WORK INSTRUCTION: Go through the entries below and tally the lines containing the string "xerife"; report only the tally.

DATASET EXCERPTS:
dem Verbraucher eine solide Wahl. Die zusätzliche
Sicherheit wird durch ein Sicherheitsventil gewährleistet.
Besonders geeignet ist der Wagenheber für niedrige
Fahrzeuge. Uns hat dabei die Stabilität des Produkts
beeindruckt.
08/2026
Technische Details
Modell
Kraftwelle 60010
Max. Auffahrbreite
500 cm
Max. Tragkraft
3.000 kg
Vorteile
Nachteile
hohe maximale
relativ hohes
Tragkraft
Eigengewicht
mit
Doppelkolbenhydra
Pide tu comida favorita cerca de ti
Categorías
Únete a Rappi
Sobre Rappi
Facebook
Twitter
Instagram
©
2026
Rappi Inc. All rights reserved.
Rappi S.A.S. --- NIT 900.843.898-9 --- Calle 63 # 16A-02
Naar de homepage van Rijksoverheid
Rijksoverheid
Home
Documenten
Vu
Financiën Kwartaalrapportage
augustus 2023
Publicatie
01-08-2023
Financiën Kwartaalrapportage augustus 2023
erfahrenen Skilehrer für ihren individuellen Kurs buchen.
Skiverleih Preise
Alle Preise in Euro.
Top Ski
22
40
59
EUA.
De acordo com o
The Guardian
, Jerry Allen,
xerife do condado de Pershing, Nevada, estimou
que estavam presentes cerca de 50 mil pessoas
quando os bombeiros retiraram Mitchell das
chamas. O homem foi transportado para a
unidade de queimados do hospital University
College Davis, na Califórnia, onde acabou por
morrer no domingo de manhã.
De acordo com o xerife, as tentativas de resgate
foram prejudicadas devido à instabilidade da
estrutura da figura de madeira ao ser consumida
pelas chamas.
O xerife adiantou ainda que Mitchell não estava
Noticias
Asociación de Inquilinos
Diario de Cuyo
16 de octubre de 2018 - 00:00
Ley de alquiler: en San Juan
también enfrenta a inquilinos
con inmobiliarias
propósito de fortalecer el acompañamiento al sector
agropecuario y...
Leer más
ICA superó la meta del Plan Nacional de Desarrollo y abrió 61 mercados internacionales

ANSWER SECTION: 3